_Prompt:_
Write out the lines below word for word, every one of them, leaving out the pictures.

# # # # # # #

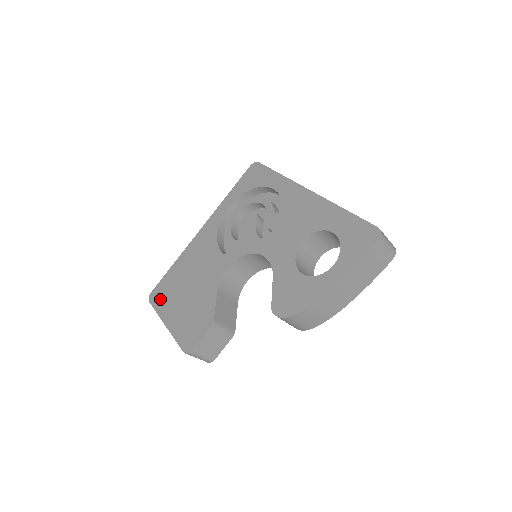
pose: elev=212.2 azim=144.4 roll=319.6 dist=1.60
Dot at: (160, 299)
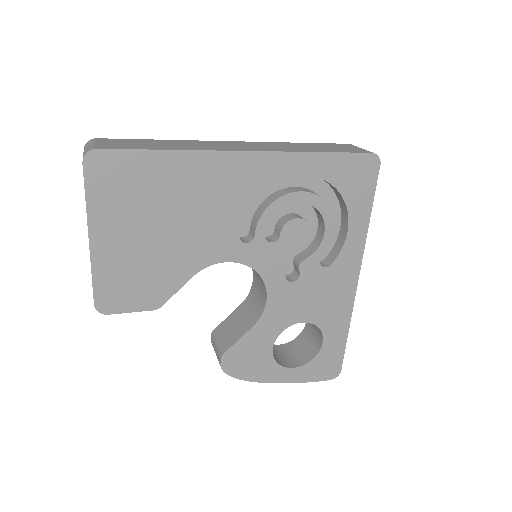
Dot at: (107, 186)
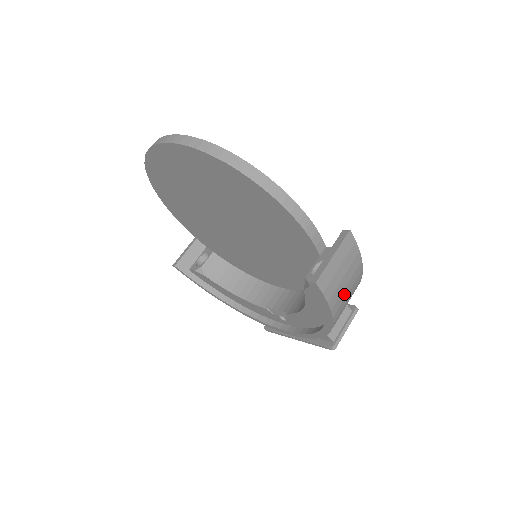
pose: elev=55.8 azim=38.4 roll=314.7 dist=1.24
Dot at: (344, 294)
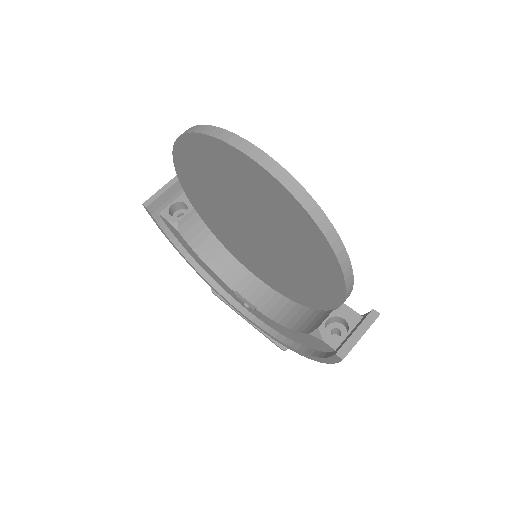
Dot at: occluded
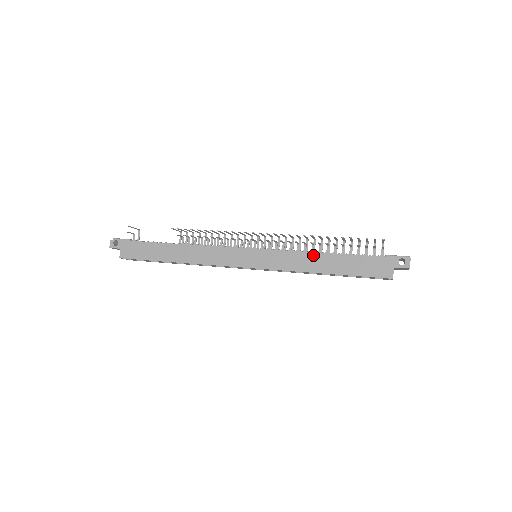
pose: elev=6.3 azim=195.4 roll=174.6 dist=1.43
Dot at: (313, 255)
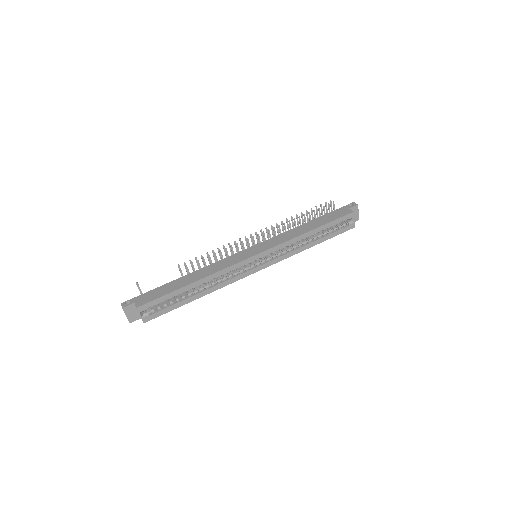
Dot at: (296, 228)
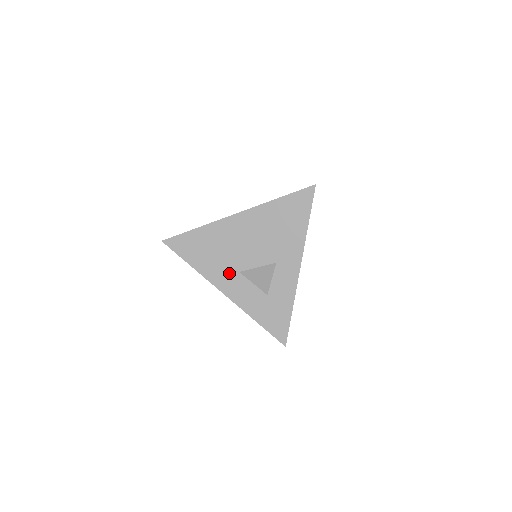
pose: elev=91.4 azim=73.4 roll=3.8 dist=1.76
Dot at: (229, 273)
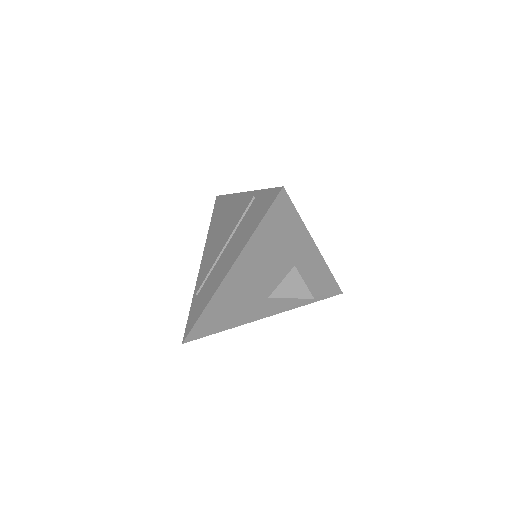
Dot at: (260, 305)
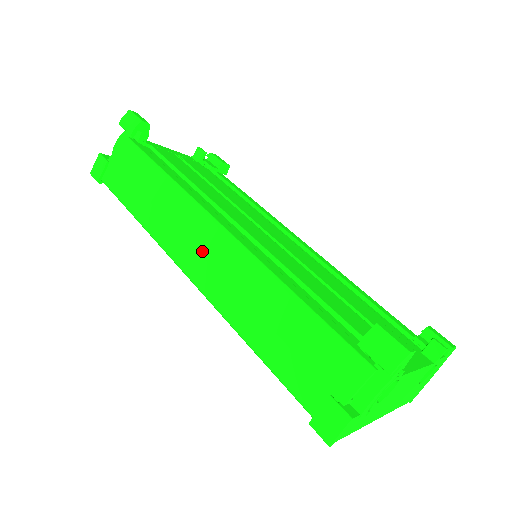
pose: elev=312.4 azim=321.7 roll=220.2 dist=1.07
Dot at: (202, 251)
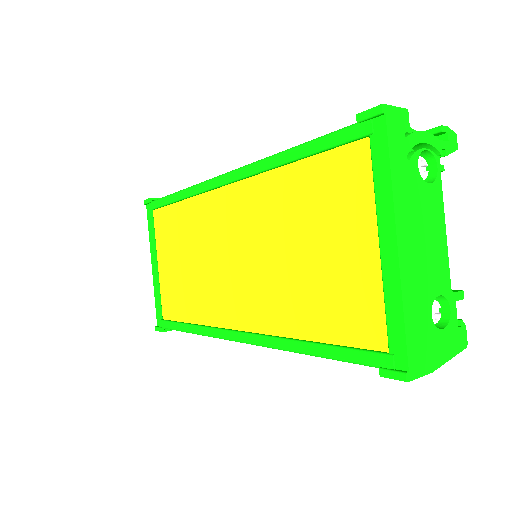
Dot at: occluded
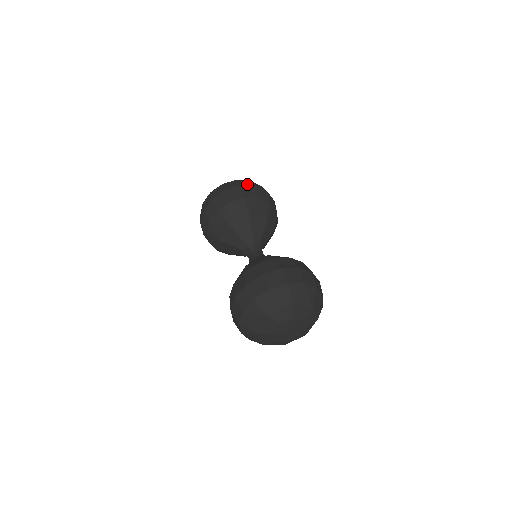
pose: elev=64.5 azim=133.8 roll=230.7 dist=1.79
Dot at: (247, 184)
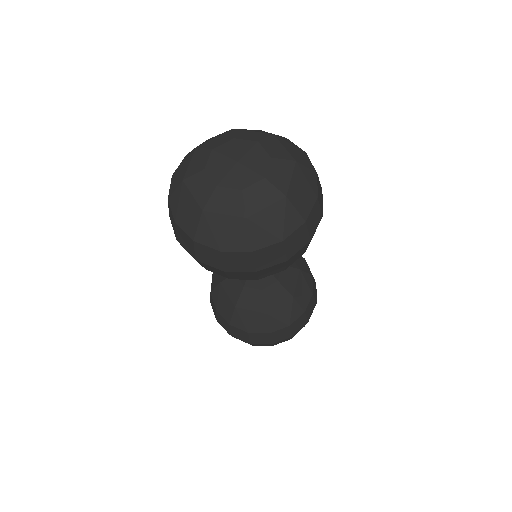
Dot at: occluded
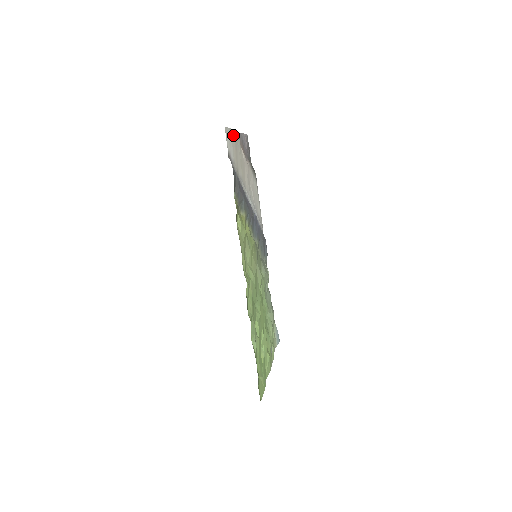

# # # # # # #

_Result for this task:_
pose: elev=212.2 azim=144.4 roll=319.6 dist=1.60
Dot at: (160, 299)
Dot at: (107, 186)
pose: elev=55.8 azim=38.4 roll=314.7 dist=1.24
Dot at: (344, 294)
Dot at: occluded
pose: elev=6.3 azim=195.4 roll=174.6 dist=1.43
Dot at: (313, 255)
Dot at: (296, 228)
pose: elev=91.4 azim=73.4 roll=3.8 dist=1.76
Dot at: (229, 273)
Dot at: (260, 305)
pose: elev=312.4 azim=321.7 roll=220.2 dist=1.07
Dot at: (202, 251)
Dot at: occluded
pose: elev=64.5 azim=133.8 roll=230.7 dist=1.79
Dot at: (247, 184)
Dot at: occluded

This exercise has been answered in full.